Questions to answer:
1 - In the stock exchange announcements, rewrite the stretch from "Shri Ganesh Spinners to" through "a model project.", swapping "Jaipur Stock Exchange" for "Calcutta Stock Exchange".
2 - Extend the stock exchange announcements beyond their last sentence.

Extract to read:
---+---

The offer will open on February 4, 2002 and will close on March 6, 2002.
This public announcement is being issued by ICICI Securities and Finance Company Ltd on behalf of GKN Automotive GmbH and GKN plc.
Shri Ganesh Spinners to seek members approval for delisting of shares from Jaipur Stock Exchange
Shri Ganesh Spinners Ltd has informed BSE that the EGM of the company will be held on January 24, 2002 to consider delisting of its equity shares from Jaipur Stock Exchange due to non trading of its equity shares in the said stock exchange.
India Cement's Vishnupuram plant selected as model project by NEDO
In a communication issued to the BSE, India Cements Ltd has informed he New Energy and Industrial Technology Development Organisation (NEDO) appointed by Government of Japan for implementing model projects on energy conservation and reduction of CO2 gas emission in India have selected the Company's Vishnupuram plant in Andhra Pradesh for such a model project.
This model project envisages total power generation of 7700 KW/Hr from the waste gases of Kiln No II in Vishnupuram plant of the Company resulting in a reduction of CO2 gas emission equivalent to above 45000 Tons/year. The core equipment such as boiler, turbine, etc and the technology are being provided by M/s Kawasaki Heavy Industries Ltd (KHI) Japan through Government of Japan for this model project.

---+---

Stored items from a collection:

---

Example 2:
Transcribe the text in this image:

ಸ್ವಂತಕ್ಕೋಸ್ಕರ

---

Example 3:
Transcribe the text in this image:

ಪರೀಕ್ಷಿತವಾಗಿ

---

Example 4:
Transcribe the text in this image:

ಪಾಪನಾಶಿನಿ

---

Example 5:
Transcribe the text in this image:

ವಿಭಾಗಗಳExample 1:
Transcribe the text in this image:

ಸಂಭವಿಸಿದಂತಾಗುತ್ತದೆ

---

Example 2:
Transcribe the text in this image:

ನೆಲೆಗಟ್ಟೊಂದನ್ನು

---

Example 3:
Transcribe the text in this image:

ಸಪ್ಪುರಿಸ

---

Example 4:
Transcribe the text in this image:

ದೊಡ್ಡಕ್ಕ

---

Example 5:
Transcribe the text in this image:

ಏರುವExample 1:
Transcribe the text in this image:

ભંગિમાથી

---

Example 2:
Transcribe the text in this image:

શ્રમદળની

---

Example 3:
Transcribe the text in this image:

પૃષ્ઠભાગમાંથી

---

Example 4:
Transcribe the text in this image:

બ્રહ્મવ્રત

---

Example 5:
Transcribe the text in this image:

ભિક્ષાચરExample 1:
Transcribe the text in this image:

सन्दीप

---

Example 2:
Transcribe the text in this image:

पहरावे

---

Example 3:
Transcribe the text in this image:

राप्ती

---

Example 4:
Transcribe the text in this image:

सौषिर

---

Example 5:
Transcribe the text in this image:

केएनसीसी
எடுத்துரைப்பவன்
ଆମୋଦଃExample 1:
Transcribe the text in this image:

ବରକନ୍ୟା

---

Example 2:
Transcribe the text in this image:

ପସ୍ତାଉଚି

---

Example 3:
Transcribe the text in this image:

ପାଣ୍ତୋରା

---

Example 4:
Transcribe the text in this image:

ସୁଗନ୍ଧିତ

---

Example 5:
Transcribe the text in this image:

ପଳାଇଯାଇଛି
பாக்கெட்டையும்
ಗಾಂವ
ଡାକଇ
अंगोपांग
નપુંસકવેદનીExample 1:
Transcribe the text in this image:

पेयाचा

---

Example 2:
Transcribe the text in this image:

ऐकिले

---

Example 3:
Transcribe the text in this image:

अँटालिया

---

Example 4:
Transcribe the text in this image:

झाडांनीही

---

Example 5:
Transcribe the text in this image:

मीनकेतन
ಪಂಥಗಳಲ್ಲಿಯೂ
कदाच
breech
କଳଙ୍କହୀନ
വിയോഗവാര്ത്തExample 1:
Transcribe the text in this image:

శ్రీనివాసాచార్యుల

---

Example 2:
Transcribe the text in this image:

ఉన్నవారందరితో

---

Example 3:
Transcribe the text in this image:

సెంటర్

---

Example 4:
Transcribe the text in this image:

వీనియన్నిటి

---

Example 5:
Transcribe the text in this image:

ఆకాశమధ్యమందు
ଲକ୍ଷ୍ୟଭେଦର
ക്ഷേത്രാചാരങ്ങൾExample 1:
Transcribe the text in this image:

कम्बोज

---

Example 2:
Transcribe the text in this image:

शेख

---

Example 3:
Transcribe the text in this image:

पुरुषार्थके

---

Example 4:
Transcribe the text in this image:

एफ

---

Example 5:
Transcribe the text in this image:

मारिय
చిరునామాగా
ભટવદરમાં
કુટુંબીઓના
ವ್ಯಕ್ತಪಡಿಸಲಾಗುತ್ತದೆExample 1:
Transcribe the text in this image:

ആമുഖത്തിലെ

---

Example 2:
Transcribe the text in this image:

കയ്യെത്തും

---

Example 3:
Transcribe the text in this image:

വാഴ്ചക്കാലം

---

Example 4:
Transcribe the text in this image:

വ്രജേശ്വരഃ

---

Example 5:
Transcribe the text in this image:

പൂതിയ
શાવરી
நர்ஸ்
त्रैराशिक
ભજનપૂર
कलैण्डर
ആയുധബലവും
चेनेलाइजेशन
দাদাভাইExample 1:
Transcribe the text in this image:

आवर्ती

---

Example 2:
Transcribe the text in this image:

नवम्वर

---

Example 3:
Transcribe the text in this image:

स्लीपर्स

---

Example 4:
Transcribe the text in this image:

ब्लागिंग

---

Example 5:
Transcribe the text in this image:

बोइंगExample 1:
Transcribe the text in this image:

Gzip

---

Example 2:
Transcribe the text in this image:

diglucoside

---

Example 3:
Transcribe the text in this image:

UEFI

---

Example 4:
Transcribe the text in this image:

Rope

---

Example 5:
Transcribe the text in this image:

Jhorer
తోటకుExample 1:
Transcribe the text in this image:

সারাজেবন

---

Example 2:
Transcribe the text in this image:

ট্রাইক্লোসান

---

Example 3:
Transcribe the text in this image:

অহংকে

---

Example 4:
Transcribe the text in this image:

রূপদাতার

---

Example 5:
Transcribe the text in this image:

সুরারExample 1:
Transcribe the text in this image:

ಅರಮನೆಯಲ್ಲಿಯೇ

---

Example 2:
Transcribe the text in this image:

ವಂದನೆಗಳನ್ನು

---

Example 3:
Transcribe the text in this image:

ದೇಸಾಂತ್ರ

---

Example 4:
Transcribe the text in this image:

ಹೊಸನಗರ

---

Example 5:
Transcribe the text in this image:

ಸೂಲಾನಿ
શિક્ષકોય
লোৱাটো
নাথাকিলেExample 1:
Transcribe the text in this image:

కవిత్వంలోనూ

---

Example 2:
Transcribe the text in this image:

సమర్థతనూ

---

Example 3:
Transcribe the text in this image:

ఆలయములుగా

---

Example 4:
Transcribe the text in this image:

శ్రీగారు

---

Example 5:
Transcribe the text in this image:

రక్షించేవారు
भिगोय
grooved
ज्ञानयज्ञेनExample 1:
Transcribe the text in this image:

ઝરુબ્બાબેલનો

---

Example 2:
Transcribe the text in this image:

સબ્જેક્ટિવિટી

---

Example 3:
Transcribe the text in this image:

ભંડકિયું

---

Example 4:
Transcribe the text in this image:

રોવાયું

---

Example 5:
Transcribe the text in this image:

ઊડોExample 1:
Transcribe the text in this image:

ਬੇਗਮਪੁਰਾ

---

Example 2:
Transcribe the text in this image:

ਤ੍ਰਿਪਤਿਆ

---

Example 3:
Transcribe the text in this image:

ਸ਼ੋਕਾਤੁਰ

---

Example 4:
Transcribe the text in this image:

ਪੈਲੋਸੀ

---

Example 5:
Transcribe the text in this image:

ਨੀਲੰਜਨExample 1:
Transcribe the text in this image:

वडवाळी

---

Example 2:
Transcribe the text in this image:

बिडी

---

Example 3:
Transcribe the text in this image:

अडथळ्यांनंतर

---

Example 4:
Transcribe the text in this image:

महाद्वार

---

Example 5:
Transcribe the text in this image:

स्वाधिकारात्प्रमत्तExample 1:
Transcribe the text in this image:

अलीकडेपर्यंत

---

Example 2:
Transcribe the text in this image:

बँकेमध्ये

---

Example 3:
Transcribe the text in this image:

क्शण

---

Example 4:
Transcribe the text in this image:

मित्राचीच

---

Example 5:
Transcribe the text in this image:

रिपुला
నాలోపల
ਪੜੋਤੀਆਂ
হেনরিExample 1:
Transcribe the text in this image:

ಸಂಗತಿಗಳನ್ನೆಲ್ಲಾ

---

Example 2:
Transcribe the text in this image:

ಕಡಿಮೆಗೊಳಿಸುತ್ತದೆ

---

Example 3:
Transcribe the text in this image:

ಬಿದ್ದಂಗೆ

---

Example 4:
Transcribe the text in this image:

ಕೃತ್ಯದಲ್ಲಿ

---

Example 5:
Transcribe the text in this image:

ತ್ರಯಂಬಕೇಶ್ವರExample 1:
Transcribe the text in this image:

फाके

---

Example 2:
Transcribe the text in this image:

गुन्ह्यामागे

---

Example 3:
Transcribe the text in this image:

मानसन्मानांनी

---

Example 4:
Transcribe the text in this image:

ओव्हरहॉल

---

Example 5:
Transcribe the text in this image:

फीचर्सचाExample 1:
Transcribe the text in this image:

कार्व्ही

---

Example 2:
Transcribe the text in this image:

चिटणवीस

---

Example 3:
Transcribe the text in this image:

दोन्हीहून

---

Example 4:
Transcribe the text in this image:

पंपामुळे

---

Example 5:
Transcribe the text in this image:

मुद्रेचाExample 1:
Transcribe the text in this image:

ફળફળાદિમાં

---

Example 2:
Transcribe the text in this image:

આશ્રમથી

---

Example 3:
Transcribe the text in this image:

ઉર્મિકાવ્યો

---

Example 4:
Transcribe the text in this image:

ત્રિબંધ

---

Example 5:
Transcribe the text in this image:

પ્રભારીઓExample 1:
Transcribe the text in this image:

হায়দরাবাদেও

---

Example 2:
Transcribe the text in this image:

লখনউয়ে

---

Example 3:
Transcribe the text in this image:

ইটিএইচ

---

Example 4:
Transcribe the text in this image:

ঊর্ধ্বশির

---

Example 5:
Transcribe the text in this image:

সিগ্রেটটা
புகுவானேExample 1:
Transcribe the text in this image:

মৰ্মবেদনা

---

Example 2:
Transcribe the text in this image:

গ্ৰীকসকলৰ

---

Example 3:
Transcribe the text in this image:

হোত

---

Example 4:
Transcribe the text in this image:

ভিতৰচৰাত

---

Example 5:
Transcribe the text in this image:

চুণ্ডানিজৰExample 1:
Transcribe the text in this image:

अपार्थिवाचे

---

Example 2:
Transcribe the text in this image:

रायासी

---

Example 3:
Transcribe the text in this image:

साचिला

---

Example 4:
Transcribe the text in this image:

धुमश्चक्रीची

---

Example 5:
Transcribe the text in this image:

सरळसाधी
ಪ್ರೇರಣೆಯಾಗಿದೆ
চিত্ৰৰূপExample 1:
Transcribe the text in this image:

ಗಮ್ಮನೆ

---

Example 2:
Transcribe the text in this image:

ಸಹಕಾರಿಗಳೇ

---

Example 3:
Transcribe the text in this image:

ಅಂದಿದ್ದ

---+---

Results for each task:
1 -
Shri Ganesh Spinners to seek members approval for delisting of shares from Calcutta Stock Exchange
Shri Ganesh Spinners Ltd has informed BSE that the EGM of the company will be held on January 24, 2002 to consider delisting of its equity shares from Calcutta Stock Exchange due to non trading of its equity shares in the said stock exchange.
India Cement's Vishnupuram plant selected as model project by NEDO
In a communication issued to the BSE, India Cements Ltd has informed he New Energy and Industrial Technology Development Organisation (NEDO) appointed by Government of Japan for implementing model projects on energy conservation and reduction of CO2 gas emission in India have selected the Company's Vishnupuram plant in Andhra Pradesh for such a model project.

2 -
The cost of the total project is around Rs 850 million excluding import duty if any on imported equipment, out of which 70 to 80% of the cost is borne by Government of Japan. The implementation document for the above model project has been signed between KHI and the Company on December 17, 2001 in Chennai.
This project is scheduled to be commissioned by March 2004 and the results of this project will be disseminated to other interested cement plants in India. Upon the project being commissioned, the Company will be able to utilise 45 to 50 lakh KWH/month at its cement plant at minimal cost as waste hot gases are being utilised for power generation and there is no additional cost except for minor process chemicals.
This is expected to substantially bring down the cost of power at its Vishnupuram Cement Plant upon the project being commissioned.
Tata Investment sells 8.04% stake in Forbes Gokak to Sterling Invst at Rs 90 per share
Tata Investment Corporation Ltd has informed BSE that the Company has sold today (December 20, 2001), in dematerialised form, 10,01,633 equity shares of the face value of Rs 10 each representing 8.04% of the total capital of Forbes Gokak Ltd to Sterling Investment Corporation Pvt Ltd at Rs 90 per share on a Spot Delivery basis.
Global Infrastructure & Tech to settle FD holders dues by allotment of shares
Global Infrastructure & Technologies Ltd has informed BSE that the Board of Directors of the company have considered the proposal for further issue of equity shares to those of the Fixed Deposit Holders of the company who have consented to accept the allotment of shares in lieu of repayment of their entire dues of Fixed Deposit amount kept with the company.
EGM of the company will be held on January 7, 2002.
Moh defers buy back programme
Moh Ltd has informed BSE that the Board of Directors of the company has decided to defer the programme of buy back of equity shares for an indefinite period.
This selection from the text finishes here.